There are some juicy datatypes in there: integers, timestamps, dates, strings.... and those are only the first four columns! Let's load this thing into a DataFrame and see what information we can get that way:

import pandas as pd

csv = 'data/fake.csv'

workers_df = pd.read_csv(csv, header=0, encoding='utf-8')
meta = workers_df.info(verbose=True)
print(meta)

Using Pandas' info() should do the trick! This returns a list of columns and their data types:

<class 'pandas.core.frame.DataFrame'>
RangeIndex: 22 entries, 0 to 21
Data columns (total 11 columns):
id            14 non-null float64
initiated     14 non-null object
hiredate      14 non-null object
email         14 non-null object
firstname     14 non-null object
lastname      14 non-null object
title         14 non-null object
department    14 non-null object
location      14 non-null object
country       14 non-null object
type          14 non-null object
dtypes: float64(1), object(10)
memory usage: 2.0+ KB
None

...Or not. What is this garbage? Only one of our 11 columns identified a data type, and it was incorrectly listed as a float! Okay, so maybe Pandas doesn't have a secret one-liner for this. So who does?

### TASKS TO COMPLETE
• a. Write out the part of the pandas data type passage that opens with the words containing "There are some" and closes with "meta = workers_df.info(verbose=True)".
• b. Extend the passage on detecting column data types with pandas, picking up after its last sentence.

### DATA LINES
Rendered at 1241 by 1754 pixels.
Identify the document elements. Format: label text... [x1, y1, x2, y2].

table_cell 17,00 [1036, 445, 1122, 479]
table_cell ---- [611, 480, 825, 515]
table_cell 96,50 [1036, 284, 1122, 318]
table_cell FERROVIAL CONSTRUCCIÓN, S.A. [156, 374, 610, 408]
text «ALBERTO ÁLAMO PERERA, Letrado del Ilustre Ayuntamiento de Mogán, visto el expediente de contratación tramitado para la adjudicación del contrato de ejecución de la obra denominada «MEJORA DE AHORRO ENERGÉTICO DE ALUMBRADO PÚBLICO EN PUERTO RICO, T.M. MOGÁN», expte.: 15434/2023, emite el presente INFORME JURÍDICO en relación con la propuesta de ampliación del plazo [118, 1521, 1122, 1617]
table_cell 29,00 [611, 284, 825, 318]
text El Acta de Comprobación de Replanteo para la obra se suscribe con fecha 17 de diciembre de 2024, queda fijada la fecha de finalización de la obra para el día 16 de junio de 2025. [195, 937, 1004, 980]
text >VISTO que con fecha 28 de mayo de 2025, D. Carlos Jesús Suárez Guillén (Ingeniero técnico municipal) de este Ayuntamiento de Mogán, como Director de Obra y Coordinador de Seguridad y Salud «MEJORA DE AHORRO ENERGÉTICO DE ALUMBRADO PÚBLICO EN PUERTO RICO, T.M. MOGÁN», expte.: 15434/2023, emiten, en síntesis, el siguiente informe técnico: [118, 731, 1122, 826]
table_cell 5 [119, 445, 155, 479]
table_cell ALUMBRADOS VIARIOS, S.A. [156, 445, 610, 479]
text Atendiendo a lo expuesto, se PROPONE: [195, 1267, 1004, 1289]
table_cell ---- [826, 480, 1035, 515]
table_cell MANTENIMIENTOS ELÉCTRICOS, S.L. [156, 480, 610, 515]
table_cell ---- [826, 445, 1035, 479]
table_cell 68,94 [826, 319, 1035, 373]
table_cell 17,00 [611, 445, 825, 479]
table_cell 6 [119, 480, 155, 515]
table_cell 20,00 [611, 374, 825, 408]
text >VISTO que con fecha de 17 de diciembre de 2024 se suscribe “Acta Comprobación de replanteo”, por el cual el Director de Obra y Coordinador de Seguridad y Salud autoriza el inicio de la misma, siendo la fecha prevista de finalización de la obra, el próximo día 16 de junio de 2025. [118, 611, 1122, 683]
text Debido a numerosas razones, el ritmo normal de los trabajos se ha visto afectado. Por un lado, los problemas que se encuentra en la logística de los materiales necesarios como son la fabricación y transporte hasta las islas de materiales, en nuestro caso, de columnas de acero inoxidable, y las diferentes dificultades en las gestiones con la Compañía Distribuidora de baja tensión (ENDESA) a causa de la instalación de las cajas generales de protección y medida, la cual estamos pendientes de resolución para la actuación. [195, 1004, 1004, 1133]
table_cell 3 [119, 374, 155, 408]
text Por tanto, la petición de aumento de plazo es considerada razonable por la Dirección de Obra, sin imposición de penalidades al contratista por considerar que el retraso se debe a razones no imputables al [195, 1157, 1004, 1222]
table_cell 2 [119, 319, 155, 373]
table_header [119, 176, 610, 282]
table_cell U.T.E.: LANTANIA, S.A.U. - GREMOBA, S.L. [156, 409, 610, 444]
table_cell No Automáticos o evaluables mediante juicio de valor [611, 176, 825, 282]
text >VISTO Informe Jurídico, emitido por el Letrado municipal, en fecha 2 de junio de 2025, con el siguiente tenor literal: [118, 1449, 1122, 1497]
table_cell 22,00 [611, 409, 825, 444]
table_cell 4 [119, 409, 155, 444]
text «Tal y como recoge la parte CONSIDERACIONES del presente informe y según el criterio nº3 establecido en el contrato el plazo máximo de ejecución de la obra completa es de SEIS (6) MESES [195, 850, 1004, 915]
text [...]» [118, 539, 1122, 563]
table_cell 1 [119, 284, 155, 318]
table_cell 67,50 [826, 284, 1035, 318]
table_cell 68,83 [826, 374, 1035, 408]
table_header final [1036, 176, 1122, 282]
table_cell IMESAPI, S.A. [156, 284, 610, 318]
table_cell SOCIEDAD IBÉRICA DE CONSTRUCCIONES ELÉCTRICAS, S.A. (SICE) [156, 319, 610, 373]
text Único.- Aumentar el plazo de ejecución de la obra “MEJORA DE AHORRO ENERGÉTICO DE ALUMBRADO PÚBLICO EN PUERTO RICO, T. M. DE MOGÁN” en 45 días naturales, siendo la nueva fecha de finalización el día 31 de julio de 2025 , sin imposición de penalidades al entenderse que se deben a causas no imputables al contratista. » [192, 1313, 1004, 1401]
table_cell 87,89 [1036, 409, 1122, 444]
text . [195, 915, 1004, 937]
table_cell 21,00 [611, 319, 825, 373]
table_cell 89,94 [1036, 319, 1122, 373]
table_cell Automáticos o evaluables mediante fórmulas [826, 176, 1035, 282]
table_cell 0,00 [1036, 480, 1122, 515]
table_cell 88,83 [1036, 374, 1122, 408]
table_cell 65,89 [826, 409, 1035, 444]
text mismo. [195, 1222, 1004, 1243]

### RESPONSES BY TASK
• a.
There are some juicy datatypes in there: integers, timestamps, dates, strings.... and those are only the first four columns! Let's load this thing into a DataFrame and see what information we can get that way:

import pandas as pd

csv = 'data/fake.csv'

workers_df = pd.read_csv(csv, header=0, encoding='utf-8')
meta = workers_df.info(verbose=True)

• b.
What about PySpark?

It's always been a matter of time before we'd turn to Apache's family of aged data science products. Hadoop, Spark, Kafka... all of them have a particular musty stench about them that tastes like "I feel like I should be writing in Java right now." Heads up: they do want you to write in Java. Misery loves company.

Nonetheless, PySpark does support reading data as DataFrames in Python, and also comes with the elusive ability to infer schemas. Installing Hadoop and Spark locally still kind of sucks for solving this one particular problem. Cue Databricks: a company that spun off from the Apache team way back in the day, and offers free cloud notebooks integrated with- you guessed it: Spark.

With Databricks, we can upload our CSV and load it into a DataFrame by spinning up a free notebook. The source looks something like this:

# File location and type
file_location = "/FileStore/tables/fake.csv"
file_type = "csv"

# CSV options
infer_schema = "true"
first_row_is_header = "true"
delimiter = ","

df = spark.read.format(file_type) \
  .option("inferSchema", infer_schema) \
  .option("header", first_row_is_header) \
  .option("sep", delimiter) \
  .load(file_location)

display(df)

Let's see out the output looks:

df:pyspark.sql.dataframe.DataFrame
id:integer
initiated:timestamp
hiredate:string
email:string
firstname:string
lastname:string
title:string
department:string
location:string
country:string
type:string

Not bad! We correctly 'upgraded' our ID from float to integer, and we managed to get the timestamp correct also. With a bit of messing around, we could probably have even gotten the date correct too, given that we stated the format beforehand.

A look at the Databricks Notebook interface.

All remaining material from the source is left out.